I have recently been spending a ton of time in a local hospital and become friends with nurses, therapists, and doctors. When census is down (which means not many patients), the hours of these fine folks will often be cut to meet patient demand and quality staff are unable to work 40 hours each week. This means, most likely, there will be bills that will be left unpaid until the next month when hours are back to normal and perhaps even overtime is possible.
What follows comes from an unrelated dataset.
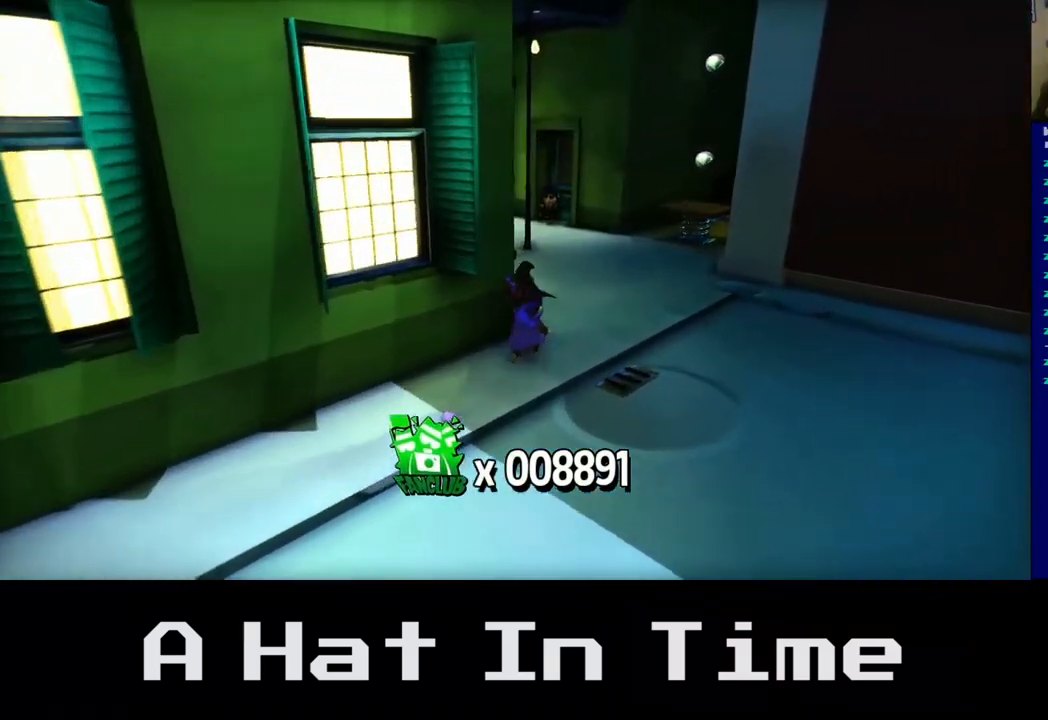
{"buttons": [], "left_stick": "up-right", "right_stick": "center", "events": []}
So what if these fine medical professionals wanted to tell the hospital down the street, “Hey, I may have a few available hours this week?” Would there be anything illegal in working at two separate medical facilities in town? Serving two separate groups of patients? Following each facility’s rules and regulations?
No, nothing wrong with that plan on its face. But if the nurse or therapist was asked to sign a non-compete agreement, he or she might be barred against working for another facility – even when their hours have been reduced.
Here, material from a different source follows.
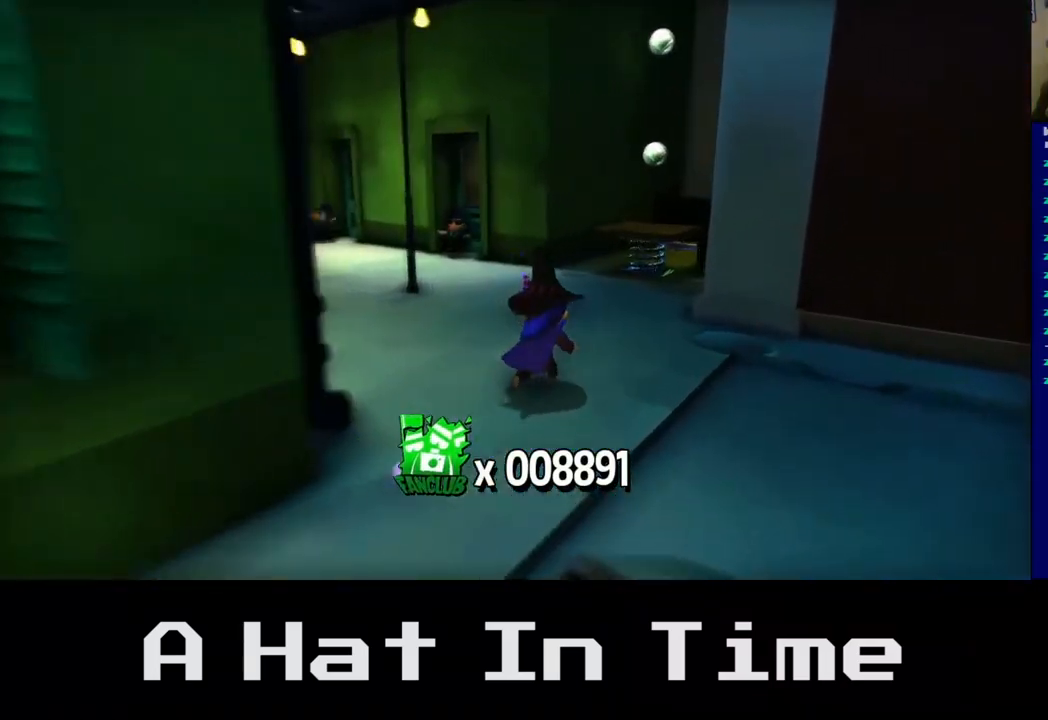
{"buttons": [], "left_stick": "up", "right_stick": "center", "events": [[150, "A", "down"], [183, "left_stick", "up"], [383, "A", "up"]]}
Would it be fair for Hospital A to fire or sue the nurse for trying to pick up hours?
No.
Would it be legal for Hospital A to fire or sue the nurse for trying to pick up hours somewhere else?
Yes, under Virginia law that would be legal.
So next time you consider whether Virginia law is always right, or right on track, consider this example: where human needs (need for health care / need to pay bills / need to support your family) are being thwarted by often unnecessary policies, rules and law.
Perhaps when you think about it with this example, non-compete agreements do seem pretty unnecessary, and unfair.